▶ _Work instructions_
• A. Answer these from the half-life thread, one line each:
(i) What half-life does the first post give for the substance?
(ii) In the equation from the second post, what does tau stand for?
(iii) In the third post, what does K stand for?
• B. In the half-life thread, turn the paragraph beginning "half life equation is" into a short list that keeps the equation and what each symbol means.
• C. Resume the half-life thread from its last line and carry the worked solution on from there.

▶ _Excerpted text_
————
# Half-life Stuff

1. Feb 22, 2006

### runicle

Something has a half-life of 18.4 days. How much time will a 50-mg sample take to decompose to 10 mg?
My steps
50(1/2)^n/18.4 = 10(1/2)^n/18.4
25^n/18.4 = 5^n/18.4
(5^2)^n/18.4 = 5^n/18.4
5^2n/18.4 = 5^n/18.4
Exponent view
2n/18.4 = n/18.4
2n-n = 18.4/18.4
n=1
Am i doing something wrong?

2. Feb 22, 2006

### stunner5000pt

half life equation is
$$q(t) = q_{0} 2^{-t/\tau}$$
where q(t) is the quantity after time t,
q0 is the initial quantity
tau is the half life

3. Feb 23, 2006

### konartist

Y=CoE^kt
Co = initial amount
Y= what amount is left
K= rate
T= time
First you have to find the rate
Since in 18.4 days you will have 1/2 left you set it up like this:

1/2Co=CoE^kt
Now the Co's cancel and you're left with :
1/2=e^kt
t=18.4
1/2=e^k(18.4)
————
▶ _Dataset entries_
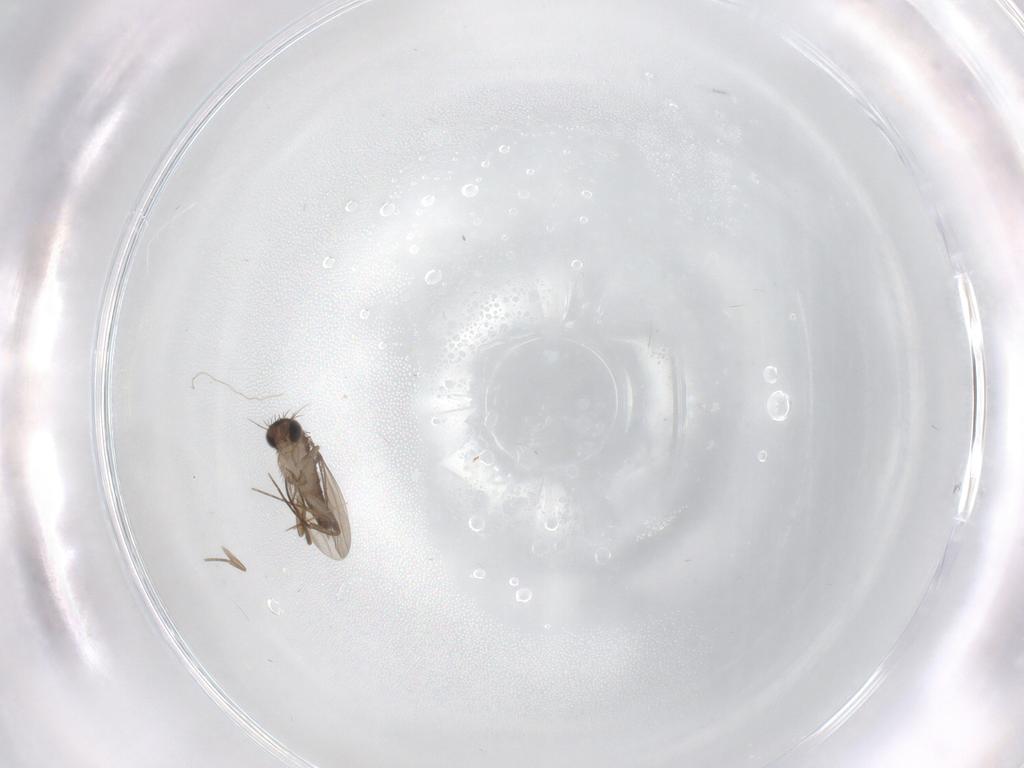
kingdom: Animalia
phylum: Arthropoda
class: Insecta
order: Diptera
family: Phoridae
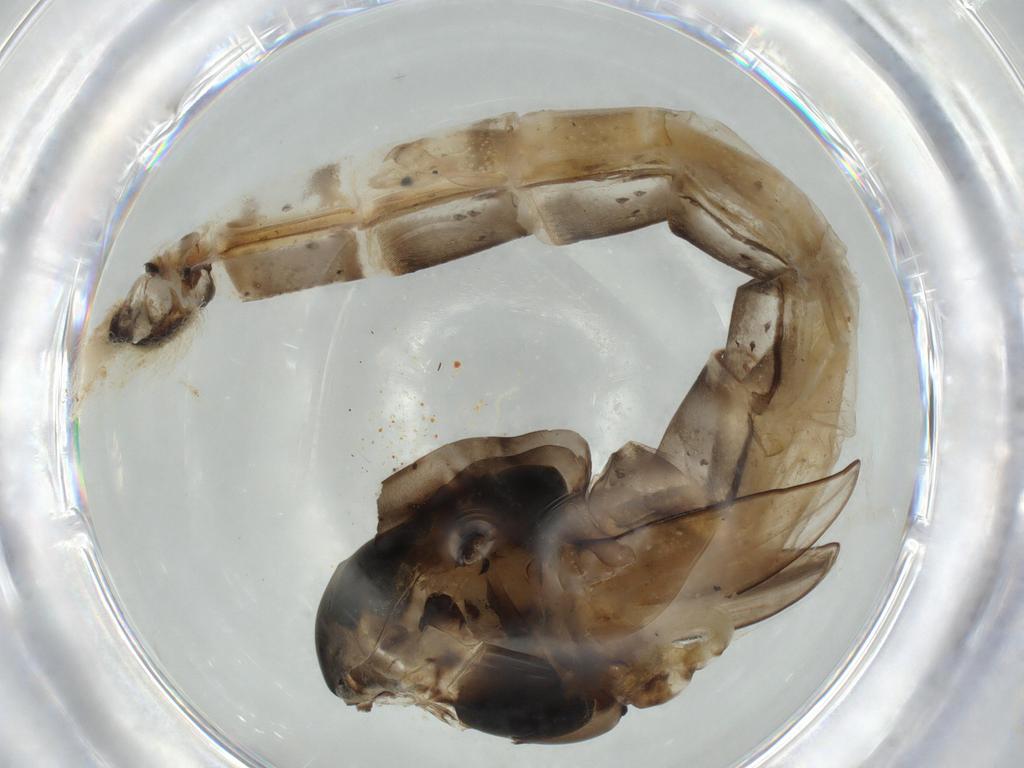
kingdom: Animalia
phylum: Arthropoda
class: Insecta
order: Diptera
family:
————
▶ _Responses to the tasks_
• A.
(i) 18.4 days
(ii) The half life
(iii) Rate

• B.
- Half-life equation: q(t) = q0 · 2^(-t/τ)
- q(t): quantity after time t
- q0: initial quantity
- τ (tau): half life

• C.
Take the natural log of both sides now
ln(.5)=lne x 18.4k
-.6931471806 = 1 x 18.4k
divide by 18.4
k = -.0377
Now you must find the time it takes to go from 50 to 10.
10=50e^kt
k we know = -.0377 and we're looking for t

You should be able to figure it out from here.

(sorry if my work doesn't look fancy, I'm new to this stuff - I'll pick it up eventually)

4. Feb 23, 2006

### HallsofIvy

Staff Emeritus
This: 50(1/2)^n/18.4 = 10(1/2)^n/18.4 is your error.
You want to end with 10 g so you want
50(1/2)^(n/18.4)= 10

5. Feb 23, 2006

### runicle

Thank you HallsOfIvy for being specific for me:)